Worst of all, people have not only left our church, they’ve left Jesus.  We have former staff members who no longer trust Christ, who hate the church, and who probably blame us for this progression.  It’s terrible, but true.  

There are people I see in town and don’t know what to do, because I know they go to another church and I assume they are mad at me.

There are people who see our church name and feel pain.  Pain we caused.  

I have lost dear friends over the last ten years.  People I thought I would grow old with.  And it hurts me and it hurts them and it hurts God.  

I wasn’t ready for the relational hurt.  I wasn’t ready for casualties.  I’m still grieved by it.  

DEPRESSION AND DOUBT ARE NO STRANGER TO ME.  

Somedays it feels like there is a force pressing against my body not wanting me to get out of bed.  Somedays I feel like a fake, a phony, a joke, an imposter going through the motions.  Somedays it feels like God is gone, everyone hates us, and our church is gonna die.

When I first started pastoring I was fragile.  I was afraid.  I needed gobs of encouragement and positive self-talk and only happy happy joy joy people around me. Now, I’d rather be honest about the doubt, fear, depression, worry, anxiety, and pressure. It’s easier than faking.  

The good news is, depression and doubt keep you desperate. And being desperate means you’re the kind of person God can use.  In that sense they are a great gift.

SOMETIMES I FORGET, “I’M A CHRISTIAN TOO.”

Leadership idolatry is a real thing.  I can find myself being “always the teacher, never the taught.”  I can overly identify with my job and position.  I read my bible and think, “Oh this would be good for so and so, instead of realizing this would be good for me.”  

Often times my prayer life lacks depth and meaning and richness because I’m preoccupied with “work prayers” or “metric prayers” and lack “intimacy prayers”.

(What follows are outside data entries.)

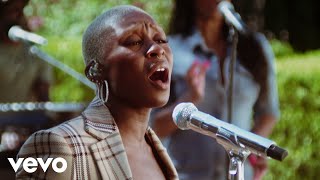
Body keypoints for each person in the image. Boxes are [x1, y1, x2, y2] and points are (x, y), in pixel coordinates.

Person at [16, 5, 178, 180]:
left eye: (161, 39)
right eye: (134, 41)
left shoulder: (157, 150)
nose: (158, 49)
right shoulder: (58, 146)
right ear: (95, 71)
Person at [151, 0, 280, 180]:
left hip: (243, 175)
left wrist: (252, 148)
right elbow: (153, 128)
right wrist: (191, 97)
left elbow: (268, 112)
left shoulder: (256, 47)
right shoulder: (170, 50)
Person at [0, 0, 52, 151]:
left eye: (21, 9)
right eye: (11, 10)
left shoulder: (34, 51)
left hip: (22, 131)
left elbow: (43, 101)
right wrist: (4, 131)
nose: (19, 15)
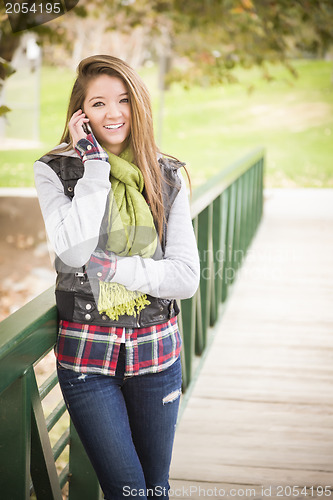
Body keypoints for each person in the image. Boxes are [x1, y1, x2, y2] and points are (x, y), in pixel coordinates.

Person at [34, 55, 200, 500]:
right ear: (81, 113)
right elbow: (73, 250)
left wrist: (115, 270)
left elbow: (184, 278)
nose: (113, 113)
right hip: (88, 360)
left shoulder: (167, 174)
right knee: (128, 492)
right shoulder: (56, 170)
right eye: (99, 103)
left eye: (123, 100)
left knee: (156, 490)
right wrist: (94, 167)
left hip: (157, 353)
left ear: (138, 105)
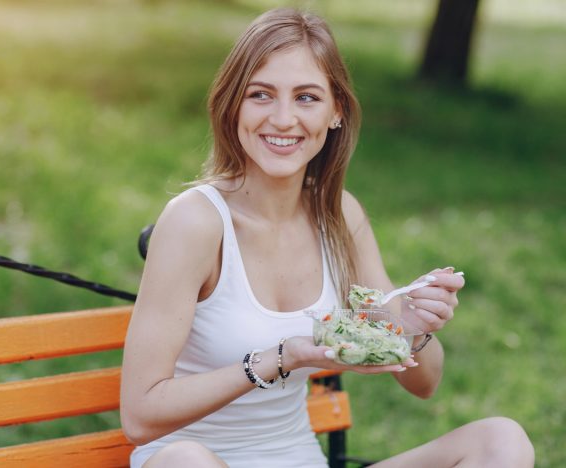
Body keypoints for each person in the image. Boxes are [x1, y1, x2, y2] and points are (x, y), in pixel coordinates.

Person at [120, 8, 534, 468]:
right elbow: (140, 415)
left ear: (336, 111)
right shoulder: (195, 222)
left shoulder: (338, 215)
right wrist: (284, 356)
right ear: (233, 104)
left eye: (306, 98)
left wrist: (412, 329)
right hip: (193, 461)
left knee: (502, 440)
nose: (282, 118)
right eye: (261, 94)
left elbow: (425, 383)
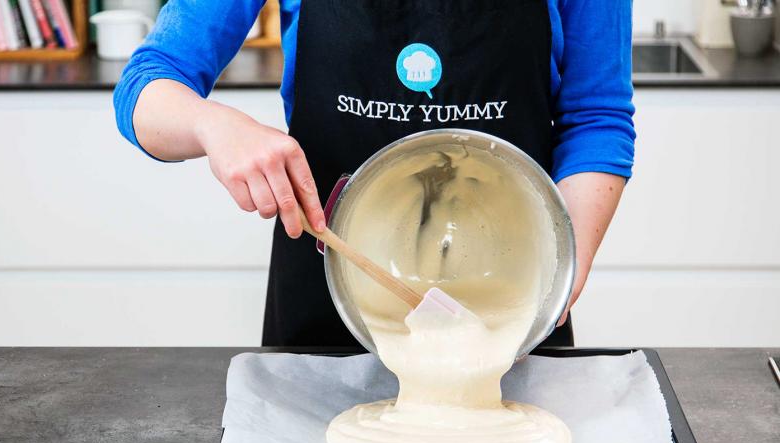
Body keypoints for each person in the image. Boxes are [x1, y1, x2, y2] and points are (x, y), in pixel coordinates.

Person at [114, 0, 635, 349]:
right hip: (325, 307)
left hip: (511, 308)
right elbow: (145, 87)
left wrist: (561, 271)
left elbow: (597, 117)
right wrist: (213, 126)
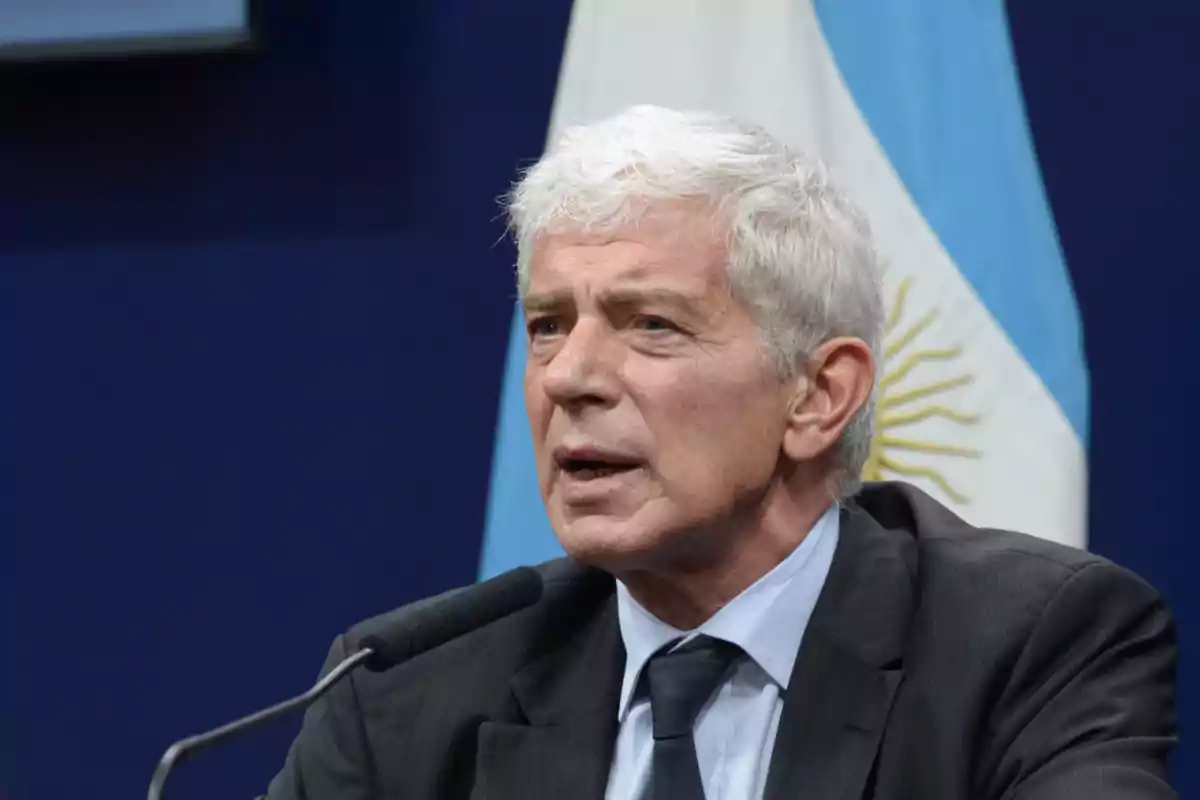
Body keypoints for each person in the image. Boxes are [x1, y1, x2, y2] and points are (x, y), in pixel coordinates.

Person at [264, 106, 1177, 800]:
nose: (568, 377)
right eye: (548, 325)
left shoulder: (1026, 649)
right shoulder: (398, 694)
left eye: (650, 325)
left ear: (819, 395)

Weekly, the Holy Spirit has to remind me, “You're an adopted son of God before you are anything else.  Your identity is in Christ before it’s in the church.  You’re a sheep before you are a shepherd.”

EVERY DAY GOD TELLS ME, “KEEP SHOWING UP.”  

Pastors don’t have superpowers.  We have a calling.  If I didn’t have a calling I would quit.  It’s too hard. I believe—truly—God asked me to do this.  And I believe he asks me to keep showing up.  

Those are the words, day after day, “Keep showing up”…

After leading a terrible meeting, “Keep showing up.”

After preaching a terrible sermon, “keep showing up”.   

After hearing the hardest truth, the “My husband has cancer” truth….  “Keep showing up.”  

After the most heartbreaking confession, the “Last weekend I had an abortion” confession, “Keep showing up.”  

After another story of another miscarriage in our church… “Keep showing up”.  

After leader after leader tells me they are too busy to lead and need to step down, God says, “Not you. You keep showing up.”  

God knows one of the greatest gifts we can give to our church is faithfulness.  He wants His people to know they can trust us to be there, even when we don’t know what to say or do, we can be present.  There’s power in showing up.  

EVERY DAY GOD KEEPS SHOWING UP.  

The movie Fury is about 5 soldiers serving in a tank together during WWII.  They have the worst conditions, insurmountable odds, very little pay or food, yet everyday when they mount their tank they look at each other and say, “Best job I ever had.”  

How could they say that?  Easy… they believe in the mission, and they believe in each other.  

So, at the end of the movie when they are stuck without backup trying to hold off 300 German SS troops, do they run?  No, all five of them stay and fight to the end.

I’ve worked at Starbucks.  I’ve worked at Barnes and Noble.  I’ve worked landscaping.  I’ve worked at other churches that paid me.  But—far and away—serving as one of the pastors of Resonate Church is the best job I’ve ever had.

The people in the tank with me, the mission we are on, the story we are a part of, makes me joyfully want 40 more years.  Bring on the dark days, I’m not afraid anymore. I know God is working, and He is with us and where God is, there is life and there is light.  And where God is, is where I want to be, both now and forever.